SOURCE PASSAGE Block Start
Let’s face it, “that time of month” is generally not something most women look forward to. Cramping, bloating, diarrhea and unbalanced hormones that are not exactly what fun times are made of.

Before you pop a pain pill and check out of existence for the next week consider the amazing God given herbs that were made to heal, sooth and balance your body.

I was one of those women that turned to pain killers every month to ease the horrible cramps that I experienced. A few years ago I started making my own cramp tincture. After doing some research I came up with a herbal blend that has done wonders for myself, my daughters and some friends. 

The herbs you will find in this cramp tincture are good for releaving cramps and nausea, sooth the colon, mood boosting and decrease profuse menstrual flow. It contains essential vitamins, minerals and nutrients for menstruating women  such as magnesium, calcium, potassium, phosphorus, iron   vitamin C, E, A and B complex.

Cramp Tincture/Glycerite

1 Part Lemon Balm
1 Part Catnip
1 Part Oatstraw
1 Part Red Raspberry Leaf
1 Part Yarrow
1 Part Peppermint
1 Part Dried Ginger
Vodka or Vegtable Glycerin
Hot Water (if using glycerin)
SOURCE PASSAGE Block End
- WHAT THE TASK REQUIRES
Could you copy the stretch of the cramp tincture post from "1 Part Lemon" through "(if using glycerin)", putting "Spearmint" in place of "Peppermint"?
RECORDED INFORMATION Block Start
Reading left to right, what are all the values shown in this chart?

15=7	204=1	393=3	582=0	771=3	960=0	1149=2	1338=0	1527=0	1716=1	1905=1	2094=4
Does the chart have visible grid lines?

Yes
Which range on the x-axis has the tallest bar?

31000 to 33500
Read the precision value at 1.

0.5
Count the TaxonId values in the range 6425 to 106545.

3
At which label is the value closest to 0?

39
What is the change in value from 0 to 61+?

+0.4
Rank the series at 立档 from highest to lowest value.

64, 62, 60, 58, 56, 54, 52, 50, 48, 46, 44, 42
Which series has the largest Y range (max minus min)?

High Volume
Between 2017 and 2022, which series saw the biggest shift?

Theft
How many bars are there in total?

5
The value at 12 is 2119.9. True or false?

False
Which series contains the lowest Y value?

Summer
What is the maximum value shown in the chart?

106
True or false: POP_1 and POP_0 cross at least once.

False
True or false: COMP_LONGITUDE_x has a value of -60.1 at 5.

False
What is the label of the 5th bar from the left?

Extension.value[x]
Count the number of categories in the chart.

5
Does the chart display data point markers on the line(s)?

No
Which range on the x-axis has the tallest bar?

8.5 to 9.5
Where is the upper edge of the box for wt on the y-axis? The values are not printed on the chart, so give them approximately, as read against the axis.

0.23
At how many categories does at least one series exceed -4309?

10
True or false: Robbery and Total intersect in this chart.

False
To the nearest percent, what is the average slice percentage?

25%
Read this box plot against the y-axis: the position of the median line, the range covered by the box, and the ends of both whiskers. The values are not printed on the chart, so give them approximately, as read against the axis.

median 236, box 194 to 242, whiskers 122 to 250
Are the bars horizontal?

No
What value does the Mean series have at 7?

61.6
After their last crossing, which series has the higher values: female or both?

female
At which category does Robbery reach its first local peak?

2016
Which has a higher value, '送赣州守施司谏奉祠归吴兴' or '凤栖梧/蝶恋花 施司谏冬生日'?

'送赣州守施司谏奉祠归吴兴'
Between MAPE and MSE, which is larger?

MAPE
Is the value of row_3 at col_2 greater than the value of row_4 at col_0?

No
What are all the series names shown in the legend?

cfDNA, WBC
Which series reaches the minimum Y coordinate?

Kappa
RECORDED INFORMATION Block End
- REPLY TO THE TASK
1 Part Lemon Balm
1 Part Catnip
1 Part Oatstraw
1 Part Red Raspberry Leaf
1 Part Yarrow
1 Part Spearmint
1 Part Dried Ginger
Vodka or Vegtable Glycerin
Hot Water (if using glycerin)